>>>>>

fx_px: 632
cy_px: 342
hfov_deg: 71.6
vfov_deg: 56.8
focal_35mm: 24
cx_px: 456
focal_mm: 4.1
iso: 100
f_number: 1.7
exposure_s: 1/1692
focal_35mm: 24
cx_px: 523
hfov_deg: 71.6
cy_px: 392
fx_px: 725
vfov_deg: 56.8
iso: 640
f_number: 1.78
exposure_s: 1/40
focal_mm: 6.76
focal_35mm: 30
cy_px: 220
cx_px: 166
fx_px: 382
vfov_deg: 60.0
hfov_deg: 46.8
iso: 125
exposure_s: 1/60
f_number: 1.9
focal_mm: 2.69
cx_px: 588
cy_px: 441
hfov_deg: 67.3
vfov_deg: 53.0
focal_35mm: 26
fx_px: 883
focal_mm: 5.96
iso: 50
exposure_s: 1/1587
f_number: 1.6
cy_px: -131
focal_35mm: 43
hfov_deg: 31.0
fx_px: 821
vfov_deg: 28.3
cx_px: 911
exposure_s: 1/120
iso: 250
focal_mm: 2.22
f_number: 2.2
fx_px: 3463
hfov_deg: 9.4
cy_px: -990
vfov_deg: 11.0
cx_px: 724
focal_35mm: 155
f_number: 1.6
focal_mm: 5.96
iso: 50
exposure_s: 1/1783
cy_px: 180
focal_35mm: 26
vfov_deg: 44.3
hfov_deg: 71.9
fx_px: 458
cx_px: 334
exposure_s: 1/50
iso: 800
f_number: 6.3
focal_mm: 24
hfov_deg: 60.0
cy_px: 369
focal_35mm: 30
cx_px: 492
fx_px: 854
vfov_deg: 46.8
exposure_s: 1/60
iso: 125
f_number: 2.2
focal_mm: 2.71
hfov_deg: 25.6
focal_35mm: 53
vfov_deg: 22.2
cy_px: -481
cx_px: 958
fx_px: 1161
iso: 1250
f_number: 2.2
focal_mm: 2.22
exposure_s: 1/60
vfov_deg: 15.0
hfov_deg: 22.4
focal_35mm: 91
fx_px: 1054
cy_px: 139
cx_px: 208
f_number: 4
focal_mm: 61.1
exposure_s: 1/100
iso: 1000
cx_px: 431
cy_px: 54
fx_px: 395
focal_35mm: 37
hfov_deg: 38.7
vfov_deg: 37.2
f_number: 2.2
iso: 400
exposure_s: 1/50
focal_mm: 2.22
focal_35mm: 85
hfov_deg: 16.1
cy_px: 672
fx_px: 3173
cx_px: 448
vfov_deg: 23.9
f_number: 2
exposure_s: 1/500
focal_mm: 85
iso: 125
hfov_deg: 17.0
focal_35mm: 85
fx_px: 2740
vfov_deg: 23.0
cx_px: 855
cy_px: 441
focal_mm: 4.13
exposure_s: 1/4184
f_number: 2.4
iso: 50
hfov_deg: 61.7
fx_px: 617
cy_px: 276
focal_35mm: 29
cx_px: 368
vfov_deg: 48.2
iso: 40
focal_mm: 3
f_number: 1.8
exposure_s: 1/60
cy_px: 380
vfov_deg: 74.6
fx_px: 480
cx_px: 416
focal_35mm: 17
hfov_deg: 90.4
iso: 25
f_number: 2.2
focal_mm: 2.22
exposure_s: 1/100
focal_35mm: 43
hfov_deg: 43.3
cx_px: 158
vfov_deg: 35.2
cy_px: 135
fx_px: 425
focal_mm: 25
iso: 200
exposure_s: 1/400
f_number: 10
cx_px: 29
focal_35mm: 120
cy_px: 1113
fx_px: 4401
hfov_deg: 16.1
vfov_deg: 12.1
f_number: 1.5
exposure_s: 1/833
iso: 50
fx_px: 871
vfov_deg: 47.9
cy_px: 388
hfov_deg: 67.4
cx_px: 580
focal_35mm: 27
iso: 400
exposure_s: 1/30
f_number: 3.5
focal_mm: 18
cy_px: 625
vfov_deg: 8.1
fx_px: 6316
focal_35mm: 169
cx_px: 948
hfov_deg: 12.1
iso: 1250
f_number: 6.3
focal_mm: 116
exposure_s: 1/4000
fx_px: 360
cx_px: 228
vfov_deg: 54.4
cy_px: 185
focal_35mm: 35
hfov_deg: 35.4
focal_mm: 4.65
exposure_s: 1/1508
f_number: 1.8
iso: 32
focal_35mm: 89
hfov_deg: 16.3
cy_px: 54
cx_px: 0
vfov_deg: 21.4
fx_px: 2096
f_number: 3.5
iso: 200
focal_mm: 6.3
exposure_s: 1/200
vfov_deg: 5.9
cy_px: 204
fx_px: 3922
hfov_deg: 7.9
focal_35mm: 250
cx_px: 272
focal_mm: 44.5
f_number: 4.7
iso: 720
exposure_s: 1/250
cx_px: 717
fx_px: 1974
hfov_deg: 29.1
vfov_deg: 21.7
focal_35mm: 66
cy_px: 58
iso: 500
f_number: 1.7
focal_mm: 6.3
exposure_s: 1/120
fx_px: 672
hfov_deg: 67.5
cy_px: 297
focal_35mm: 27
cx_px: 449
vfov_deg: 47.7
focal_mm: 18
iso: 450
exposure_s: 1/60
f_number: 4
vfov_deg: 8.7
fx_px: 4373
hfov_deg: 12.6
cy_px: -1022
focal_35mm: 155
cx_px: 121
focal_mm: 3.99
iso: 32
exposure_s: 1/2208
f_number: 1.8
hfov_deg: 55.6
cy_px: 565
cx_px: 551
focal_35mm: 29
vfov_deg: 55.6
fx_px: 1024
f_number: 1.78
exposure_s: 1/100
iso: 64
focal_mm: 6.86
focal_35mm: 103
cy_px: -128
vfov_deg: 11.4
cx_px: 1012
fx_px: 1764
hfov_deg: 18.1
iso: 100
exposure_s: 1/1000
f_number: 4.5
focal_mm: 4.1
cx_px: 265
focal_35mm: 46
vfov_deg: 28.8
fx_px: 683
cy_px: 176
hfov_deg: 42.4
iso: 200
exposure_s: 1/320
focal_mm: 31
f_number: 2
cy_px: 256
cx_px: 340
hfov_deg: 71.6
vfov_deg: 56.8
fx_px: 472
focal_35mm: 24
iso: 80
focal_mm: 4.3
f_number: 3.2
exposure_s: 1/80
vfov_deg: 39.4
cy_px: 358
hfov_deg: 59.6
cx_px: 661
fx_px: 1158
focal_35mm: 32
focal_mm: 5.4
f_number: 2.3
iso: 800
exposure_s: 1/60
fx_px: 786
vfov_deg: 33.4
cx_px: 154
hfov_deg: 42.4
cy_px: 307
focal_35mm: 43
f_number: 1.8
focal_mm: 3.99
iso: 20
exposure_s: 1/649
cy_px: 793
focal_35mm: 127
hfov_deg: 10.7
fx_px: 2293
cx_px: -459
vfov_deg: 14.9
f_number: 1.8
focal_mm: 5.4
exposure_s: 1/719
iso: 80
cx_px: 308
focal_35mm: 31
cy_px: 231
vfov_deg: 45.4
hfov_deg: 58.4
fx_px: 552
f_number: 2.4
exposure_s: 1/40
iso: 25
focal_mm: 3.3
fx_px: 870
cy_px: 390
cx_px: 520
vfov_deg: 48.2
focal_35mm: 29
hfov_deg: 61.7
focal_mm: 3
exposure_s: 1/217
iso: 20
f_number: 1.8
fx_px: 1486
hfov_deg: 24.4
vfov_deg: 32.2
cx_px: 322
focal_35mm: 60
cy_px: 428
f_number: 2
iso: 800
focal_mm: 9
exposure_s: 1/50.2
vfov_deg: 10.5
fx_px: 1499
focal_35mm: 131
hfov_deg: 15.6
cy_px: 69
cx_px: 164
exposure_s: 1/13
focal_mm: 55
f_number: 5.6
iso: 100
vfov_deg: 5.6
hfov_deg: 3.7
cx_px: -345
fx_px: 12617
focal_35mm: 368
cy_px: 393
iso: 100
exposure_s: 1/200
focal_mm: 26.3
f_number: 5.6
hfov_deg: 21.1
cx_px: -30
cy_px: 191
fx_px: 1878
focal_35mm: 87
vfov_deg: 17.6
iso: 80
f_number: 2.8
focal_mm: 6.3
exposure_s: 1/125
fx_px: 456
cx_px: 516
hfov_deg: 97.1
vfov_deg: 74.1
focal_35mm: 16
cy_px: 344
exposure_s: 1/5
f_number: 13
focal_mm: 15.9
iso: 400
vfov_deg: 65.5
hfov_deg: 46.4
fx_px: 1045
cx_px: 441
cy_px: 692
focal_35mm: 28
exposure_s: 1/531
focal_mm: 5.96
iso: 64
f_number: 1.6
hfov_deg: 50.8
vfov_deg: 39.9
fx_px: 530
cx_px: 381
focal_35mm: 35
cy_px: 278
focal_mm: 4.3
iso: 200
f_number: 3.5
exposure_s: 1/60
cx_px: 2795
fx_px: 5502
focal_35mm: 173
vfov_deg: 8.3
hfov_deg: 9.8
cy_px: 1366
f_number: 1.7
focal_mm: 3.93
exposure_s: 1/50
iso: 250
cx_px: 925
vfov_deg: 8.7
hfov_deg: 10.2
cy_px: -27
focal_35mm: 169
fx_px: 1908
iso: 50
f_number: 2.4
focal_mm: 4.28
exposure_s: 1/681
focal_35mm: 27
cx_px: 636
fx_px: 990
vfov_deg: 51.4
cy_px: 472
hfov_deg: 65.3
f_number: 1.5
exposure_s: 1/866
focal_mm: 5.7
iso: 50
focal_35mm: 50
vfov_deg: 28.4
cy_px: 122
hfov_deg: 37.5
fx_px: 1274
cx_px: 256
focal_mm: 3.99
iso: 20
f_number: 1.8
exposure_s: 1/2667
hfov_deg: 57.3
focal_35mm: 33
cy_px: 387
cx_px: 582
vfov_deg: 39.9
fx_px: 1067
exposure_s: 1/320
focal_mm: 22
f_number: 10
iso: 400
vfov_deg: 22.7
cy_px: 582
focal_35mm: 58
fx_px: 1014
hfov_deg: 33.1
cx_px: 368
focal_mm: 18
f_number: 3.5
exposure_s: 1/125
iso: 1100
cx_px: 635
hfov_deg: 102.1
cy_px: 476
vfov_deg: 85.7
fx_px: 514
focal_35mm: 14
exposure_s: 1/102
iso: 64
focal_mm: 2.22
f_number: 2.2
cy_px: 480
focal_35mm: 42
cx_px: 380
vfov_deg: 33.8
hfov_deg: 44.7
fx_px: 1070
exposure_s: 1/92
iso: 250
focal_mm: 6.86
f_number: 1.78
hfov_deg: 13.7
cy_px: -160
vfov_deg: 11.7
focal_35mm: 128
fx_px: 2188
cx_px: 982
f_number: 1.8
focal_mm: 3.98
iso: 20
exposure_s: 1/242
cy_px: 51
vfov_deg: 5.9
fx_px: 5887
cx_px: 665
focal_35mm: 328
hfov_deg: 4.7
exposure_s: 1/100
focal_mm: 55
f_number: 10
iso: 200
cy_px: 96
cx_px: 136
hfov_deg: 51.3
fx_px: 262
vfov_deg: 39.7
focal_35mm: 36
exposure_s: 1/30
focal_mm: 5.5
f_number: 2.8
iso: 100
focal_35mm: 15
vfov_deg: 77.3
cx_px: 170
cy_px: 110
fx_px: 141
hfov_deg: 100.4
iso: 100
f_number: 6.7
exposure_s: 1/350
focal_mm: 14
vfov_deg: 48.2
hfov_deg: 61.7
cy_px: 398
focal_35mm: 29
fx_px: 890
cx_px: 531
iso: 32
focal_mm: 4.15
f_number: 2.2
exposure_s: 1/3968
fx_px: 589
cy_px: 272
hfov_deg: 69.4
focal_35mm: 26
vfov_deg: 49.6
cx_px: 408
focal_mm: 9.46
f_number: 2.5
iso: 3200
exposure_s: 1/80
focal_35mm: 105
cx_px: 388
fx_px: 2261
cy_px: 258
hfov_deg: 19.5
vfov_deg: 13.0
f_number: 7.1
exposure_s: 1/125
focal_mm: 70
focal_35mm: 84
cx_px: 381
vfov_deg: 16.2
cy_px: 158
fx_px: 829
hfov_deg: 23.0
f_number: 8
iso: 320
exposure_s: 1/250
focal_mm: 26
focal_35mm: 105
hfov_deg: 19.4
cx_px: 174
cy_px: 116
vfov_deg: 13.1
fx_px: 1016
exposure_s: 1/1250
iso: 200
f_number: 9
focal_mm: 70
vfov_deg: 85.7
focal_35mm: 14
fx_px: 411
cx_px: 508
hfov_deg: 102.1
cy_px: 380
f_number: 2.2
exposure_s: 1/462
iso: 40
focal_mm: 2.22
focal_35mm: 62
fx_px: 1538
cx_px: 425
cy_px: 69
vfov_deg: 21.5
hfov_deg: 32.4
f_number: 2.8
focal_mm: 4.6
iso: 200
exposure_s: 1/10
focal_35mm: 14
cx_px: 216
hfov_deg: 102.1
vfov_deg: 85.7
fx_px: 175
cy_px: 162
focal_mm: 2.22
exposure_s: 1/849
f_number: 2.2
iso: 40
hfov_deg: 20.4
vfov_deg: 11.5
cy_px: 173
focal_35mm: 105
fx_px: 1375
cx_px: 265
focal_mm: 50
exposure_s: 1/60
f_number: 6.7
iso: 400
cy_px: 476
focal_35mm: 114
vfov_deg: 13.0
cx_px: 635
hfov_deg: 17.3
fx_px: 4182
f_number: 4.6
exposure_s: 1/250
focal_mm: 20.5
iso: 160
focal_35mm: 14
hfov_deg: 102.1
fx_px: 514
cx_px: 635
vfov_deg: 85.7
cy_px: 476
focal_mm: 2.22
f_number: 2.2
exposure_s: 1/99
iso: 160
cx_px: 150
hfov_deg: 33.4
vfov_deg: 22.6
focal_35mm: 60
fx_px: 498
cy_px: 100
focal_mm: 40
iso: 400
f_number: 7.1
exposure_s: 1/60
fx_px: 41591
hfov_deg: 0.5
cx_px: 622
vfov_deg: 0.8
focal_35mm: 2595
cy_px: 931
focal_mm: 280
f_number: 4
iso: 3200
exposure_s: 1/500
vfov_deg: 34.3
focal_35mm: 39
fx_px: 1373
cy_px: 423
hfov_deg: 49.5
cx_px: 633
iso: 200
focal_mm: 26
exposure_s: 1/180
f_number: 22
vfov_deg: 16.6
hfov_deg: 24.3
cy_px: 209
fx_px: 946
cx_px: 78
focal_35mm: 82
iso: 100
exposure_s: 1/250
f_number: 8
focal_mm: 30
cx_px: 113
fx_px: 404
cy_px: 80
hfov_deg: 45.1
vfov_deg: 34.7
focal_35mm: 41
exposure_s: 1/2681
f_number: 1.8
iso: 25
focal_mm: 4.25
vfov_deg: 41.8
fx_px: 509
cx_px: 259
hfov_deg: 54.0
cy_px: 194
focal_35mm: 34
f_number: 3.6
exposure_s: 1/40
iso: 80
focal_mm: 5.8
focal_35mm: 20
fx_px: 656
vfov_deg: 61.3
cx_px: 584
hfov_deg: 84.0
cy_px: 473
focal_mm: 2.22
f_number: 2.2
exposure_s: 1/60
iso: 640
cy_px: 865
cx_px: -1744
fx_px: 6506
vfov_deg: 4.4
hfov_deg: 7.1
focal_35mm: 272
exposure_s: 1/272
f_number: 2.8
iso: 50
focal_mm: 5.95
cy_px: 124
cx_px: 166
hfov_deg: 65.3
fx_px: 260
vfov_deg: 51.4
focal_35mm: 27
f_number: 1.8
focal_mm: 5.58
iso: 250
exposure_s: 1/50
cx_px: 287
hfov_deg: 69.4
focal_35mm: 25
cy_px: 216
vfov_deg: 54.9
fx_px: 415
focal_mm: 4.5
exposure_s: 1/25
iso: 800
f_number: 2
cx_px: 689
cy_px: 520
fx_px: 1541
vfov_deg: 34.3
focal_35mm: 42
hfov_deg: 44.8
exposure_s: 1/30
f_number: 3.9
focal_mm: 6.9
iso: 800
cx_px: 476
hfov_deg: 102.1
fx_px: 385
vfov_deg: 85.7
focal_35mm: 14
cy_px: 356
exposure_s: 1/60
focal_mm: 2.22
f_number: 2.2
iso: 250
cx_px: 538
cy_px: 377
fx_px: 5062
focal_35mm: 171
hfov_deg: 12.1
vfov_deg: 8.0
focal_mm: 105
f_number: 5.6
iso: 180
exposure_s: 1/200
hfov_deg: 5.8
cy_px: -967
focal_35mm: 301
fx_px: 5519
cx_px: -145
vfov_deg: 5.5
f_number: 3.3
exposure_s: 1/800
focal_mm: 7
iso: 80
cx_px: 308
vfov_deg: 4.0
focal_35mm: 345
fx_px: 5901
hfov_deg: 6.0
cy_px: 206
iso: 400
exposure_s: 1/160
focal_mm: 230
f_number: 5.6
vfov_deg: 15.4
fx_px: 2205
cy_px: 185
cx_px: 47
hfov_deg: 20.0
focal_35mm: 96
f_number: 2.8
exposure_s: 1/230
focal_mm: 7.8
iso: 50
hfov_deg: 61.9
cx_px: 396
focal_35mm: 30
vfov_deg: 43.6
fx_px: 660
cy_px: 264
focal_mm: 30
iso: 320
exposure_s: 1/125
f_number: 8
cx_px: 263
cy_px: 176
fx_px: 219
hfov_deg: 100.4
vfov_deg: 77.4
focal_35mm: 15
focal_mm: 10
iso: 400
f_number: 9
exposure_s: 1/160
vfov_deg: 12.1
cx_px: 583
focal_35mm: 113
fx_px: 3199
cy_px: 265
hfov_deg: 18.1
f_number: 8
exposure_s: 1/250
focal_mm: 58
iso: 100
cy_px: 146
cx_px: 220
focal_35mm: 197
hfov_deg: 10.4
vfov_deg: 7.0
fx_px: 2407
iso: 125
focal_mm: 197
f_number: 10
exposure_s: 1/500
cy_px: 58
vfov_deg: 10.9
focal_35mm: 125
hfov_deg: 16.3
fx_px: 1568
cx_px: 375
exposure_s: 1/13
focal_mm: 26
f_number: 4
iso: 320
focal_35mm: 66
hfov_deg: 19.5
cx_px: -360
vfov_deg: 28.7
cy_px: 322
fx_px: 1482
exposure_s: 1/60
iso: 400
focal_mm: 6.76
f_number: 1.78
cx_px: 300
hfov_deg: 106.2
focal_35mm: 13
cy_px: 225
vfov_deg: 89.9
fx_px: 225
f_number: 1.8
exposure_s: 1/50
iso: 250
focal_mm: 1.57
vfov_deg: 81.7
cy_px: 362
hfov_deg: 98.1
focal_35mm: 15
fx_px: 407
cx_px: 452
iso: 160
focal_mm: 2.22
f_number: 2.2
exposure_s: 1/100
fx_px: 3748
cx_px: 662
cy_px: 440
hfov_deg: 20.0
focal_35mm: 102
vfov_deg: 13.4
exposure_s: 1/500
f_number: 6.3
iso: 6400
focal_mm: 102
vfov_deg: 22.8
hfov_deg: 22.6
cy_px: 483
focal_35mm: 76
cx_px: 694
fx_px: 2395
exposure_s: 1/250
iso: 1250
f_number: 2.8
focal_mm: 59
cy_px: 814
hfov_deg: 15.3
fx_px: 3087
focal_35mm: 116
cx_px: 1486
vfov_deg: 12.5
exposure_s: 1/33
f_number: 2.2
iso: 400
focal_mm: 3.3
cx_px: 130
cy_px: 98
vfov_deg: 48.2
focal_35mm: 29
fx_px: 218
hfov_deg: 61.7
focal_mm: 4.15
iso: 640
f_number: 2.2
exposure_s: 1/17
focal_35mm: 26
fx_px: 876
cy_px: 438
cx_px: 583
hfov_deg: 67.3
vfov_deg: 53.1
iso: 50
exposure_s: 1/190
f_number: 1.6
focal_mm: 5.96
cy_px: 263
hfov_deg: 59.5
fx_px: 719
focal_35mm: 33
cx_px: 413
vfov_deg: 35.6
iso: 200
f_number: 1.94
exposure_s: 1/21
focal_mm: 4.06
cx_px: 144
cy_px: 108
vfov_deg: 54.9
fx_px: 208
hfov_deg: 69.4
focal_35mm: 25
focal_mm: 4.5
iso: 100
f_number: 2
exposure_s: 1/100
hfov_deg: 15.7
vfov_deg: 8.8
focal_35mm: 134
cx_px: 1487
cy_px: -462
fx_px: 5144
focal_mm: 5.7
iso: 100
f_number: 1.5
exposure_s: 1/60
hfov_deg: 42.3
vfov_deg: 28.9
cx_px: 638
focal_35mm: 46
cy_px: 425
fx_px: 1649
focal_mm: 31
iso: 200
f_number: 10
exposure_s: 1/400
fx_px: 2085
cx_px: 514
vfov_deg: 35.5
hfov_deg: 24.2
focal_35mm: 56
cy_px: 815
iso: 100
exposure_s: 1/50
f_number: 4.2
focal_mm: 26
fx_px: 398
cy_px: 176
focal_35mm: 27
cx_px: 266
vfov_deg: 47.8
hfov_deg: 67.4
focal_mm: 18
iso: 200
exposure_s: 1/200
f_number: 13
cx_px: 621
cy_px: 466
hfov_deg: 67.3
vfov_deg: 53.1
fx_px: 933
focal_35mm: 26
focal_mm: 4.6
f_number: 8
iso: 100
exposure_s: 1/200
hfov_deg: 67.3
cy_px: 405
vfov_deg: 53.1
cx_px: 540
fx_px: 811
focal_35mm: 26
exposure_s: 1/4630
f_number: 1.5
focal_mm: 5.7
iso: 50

<<<<<

Look above for the line holding "hfov_deg: 25.6". Print it and every line after it, exactly, through the line holding "vfov_deg: 47.7".

hfov_deg: 25.6
focal_35mm: 53
vfov_deg: 22.2
cy_px: -481
cx_px: 958
fx_px: 1161
iso: 1250
f_number: 2.2
focal_mm: 2.22
exposure_s: 1/60
vfov_deg: 15.0
hfov_deg: 22.4
focal_35mm: 91
fx_px: 1054
cy_px: 139
cx_px: 208
f_number: 4
focal_mm: 61.1
exposure_s: 1/100
iso: 1000
cx_px: 431
cy_px: 54
fx_px: 395
focal_35mm: 37
hfov_deg: 38.7
vfov_deg: 37.2
f_number: 2.2
iso: 400
exposure_s: 1/50
focal_mm: 2.22
focal_35mm: 85
hfov_deg: 16.1
cy_px: 672
fx_px: 3173
cx_px: 448
vfov_deg: 23.9
f_number: 2
exposure_s: 1/500
focal_mm: 85
iso: 125
hfov_deg: 17.0
focal_35mm: 85
fx_px: 2740
vfov_deg: 23.0
cx_px: 855
cy_px: 441
focal_mm: 4.13
exposure_s: 1/4184
f_number: 2.4
iso: 50
hfov_deg: 61.7
fx_px: 617
cy_px: 276
focal_35mm: 29
cx_px: 368
vfov_deg: 48.2
iso: 40
focal_mm: 3
f_number: 1.8
exposure_s: 1/60
cy_px: 380
vfov_deg: 74.6
fx_px: 480
cx_px: 416
focal_35mm: 17
hfov_deg: 90.4
iso: 25
f_number: 2.2
focal_mm: 2.22
exposure_s: 1/100
focal_35mm: 43
hfov_deg: 43.3
cx_px: 158
vfov_deg: 35.2
cy_px: 135
fx_px: 425
focal_mm: 25
iso: 200
exposure_s: 1/400
f_number: 10
cx_px: 29
focal_35mm: 120
cy_px: 1113
fx_px: 4401
hfov_deg: 16.1
vfov_deg: 12.1
f_number: 1.5
exposure_s: 1/833
iso: 50
fx_px: 871
vfov_deg: 47.9
cy_px: 388
hfov_deg: 67.4
cx_px: 580
focal_35mm: 27
iso: 400
exposure_s: 1/30
f_number: 3.5
focal_mm: 18
cy_px: 625
vfov_deg: 8.1
fx_px: 6316
focal_35mm: 169
cx_px: 948
hfov_deg: 12.1
iso: 1250
f_number: 6.3
focal_mm: 116
exposure_s: 1/4000
fx_px: 360
cx_px: 228
vfov_deg: 54.4
cy_px: 185
focal_35mm: 35
hfov_deg: 35.4
focal_mm: 4.65
exposure_s: 1/1508
f_number: 1.8
iso: 32
focal_35mm: 89
hfov_deg: 16.3
cy_px: 54
cx_px: 0
vfov_deg: 21.4
fx_px: 2096
f_number: 3.5
iso: 200
focal_mm: 6.3
exposure_s: 1/200
vfov_deg: 5.9
cy_px: 204
fx_px: 3922
hfov_deg: 7.9
focal_35mm: 250
cx_px: 272
focal_mm: 44.5
f_number: 4.7
iso: 720
exposure_s: 1/250
cx_px: 717
fx_px: 1974
hfov_deg: 29.1
vfov_deg: 21.7
focal_35mm: 66
cy_px: 58
iso: 500
f_number: 1.7
focal_mm: 6.3
exposure_s: 1/120
fx_px: 672
hfov_deg: 67.5
cy_px: 297
focal_35mm: 27
cx_px: 449
vfov_deg: 47.7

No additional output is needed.